Cooking Idioms
If you search for English language idiom articles on the Internet, you will find a lot of them titled; 100 idioms… or 1,000 idioms… or a million English idioms. They are useless, they are just a list of idioms with a basic description, they give you no value. You need not know 1,000 cooking idioms you need to know the 5-6 most commonly used today, right now in everyday English conversation.
Native British speakers often use idioms and old proverbs to make their conversation a little more interesting (or if you are learning English as a second language… a little harder!) The problem is which idioms are worth learning?
With so many English idioms and proverbs you would kill yourself trying to learn them all. If a native English speaker will only use 10-20% of the most common idioms in everyday English conversation. The other 80-90% of idioms are nice to know, but not that popular, so pointless you learning them. You need some help.
So this lesson is about saving you some time! We have identified which cooking idioms are worth learning and we explain each one of our chosen idioms in this lesson.

Short exercise A = Return each line of the entries that contains the string "score".
The entries that come next are unrelated to the cooking idioms text.

Data listing =
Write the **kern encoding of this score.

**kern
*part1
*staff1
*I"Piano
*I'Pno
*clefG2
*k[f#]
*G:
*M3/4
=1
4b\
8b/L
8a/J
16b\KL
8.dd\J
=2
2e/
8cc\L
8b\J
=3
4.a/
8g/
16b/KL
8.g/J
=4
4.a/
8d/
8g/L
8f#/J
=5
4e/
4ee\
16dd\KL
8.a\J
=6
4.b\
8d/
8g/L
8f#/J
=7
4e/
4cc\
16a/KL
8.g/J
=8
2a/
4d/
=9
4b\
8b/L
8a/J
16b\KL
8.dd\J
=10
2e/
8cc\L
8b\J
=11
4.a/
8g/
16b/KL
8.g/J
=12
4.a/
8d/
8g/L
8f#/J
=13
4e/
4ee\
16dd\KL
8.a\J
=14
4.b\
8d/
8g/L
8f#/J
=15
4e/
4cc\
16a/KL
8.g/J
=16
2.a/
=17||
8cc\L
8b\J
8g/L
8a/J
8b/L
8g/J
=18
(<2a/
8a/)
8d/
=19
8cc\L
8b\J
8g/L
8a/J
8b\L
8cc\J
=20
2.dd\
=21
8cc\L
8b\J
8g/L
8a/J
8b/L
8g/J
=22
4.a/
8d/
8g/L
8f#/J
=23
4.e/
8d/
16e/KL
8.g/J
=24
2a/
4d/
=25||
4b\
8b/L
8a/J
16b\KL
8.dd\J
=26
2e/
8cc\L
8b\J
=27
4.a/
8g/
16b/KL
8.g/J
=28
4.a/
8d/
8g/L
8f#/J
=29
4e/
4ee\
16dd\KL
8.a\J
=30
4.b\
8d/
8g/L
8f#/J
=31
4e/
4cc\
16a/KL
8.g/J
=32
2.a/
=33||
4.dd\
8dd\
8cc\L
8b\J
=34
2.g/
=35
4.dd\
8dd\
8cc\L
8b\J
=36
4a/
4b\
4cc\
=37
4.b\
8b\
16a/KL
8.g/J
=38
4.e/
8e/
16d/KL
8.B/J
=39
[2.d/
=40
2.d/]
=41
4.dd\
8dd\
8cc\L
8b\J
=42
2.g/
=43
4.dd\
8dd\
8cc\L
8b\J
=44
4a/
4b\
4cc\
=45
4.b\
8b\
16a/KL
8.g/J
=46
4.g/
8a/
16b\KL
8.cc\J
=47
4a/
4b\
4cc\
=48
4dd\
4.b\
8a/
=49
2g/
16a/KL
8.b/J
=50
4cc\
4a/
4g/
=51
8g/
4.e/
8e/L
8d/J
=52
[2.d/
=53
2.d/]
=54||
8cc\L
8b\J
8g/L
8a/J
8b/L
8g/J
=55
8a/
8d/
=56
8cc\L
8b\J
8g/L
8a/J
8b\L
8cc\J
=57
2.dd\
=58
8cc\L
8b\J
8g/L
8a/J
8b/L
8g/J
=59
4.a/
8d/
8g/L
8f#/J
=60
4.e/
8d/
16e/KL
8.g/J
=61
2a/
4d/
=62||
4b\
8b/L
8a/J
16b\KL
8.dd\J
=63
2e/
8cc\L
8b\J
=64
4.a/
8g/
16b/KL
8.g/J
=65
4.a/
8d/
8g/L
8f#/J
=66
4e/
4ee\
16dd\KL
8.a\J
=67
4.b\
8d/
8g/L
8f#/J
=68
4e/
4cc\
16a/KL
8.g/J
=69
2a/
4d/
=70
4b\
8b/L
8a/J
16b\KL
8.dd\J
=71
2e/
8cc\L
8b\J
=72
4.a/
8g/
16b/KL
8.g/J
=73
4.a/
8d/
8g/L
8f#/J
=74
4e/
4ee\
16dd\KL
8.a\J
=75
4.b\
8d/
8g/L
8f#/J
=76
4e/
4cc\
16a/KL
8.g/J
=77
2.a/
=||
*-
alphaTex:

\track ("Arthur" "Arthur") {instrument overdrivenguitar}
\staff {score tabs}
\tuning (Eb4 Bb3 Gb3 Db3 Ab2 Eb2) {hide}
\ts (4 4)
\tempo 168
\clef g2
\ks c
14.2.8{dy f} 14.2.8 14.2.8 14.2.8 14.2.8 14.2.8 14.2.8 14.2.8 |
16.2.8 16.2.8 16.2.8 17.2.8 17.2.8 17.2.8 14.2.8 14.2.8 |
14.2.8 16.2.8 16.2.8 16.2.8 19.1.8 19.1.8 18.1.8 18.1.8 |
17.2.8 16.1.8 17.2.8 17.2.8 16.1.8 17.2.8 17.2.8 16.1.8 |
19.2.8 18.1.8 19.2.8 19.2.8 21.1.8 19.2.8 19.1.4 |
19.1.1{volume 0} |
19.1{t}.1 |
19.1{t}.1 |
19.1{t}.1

Short exercise B = Decide whether each statement agrees with the cooking idioms text. For each one, answer yes or no and quote the deciding words. (i) Native British speakers often use idioms and old proverbs to make their conversation more interesting. (ii) A learner needs to know 1,000 cooking idioms. (iii) The lesson explains only some of its chosen idioms.

Expected output A =
Write the **kern encoding of this score.
\staff {score tabs}

Expected output B =
(i) Yes: "Native British speakers often use idioms and old proverbs to make their conversation a little more interesting"
(ii) No: "You need not know 1,000 cooking idioms"
(iii) No: "we explain each one of our chosen idioms in this lesson"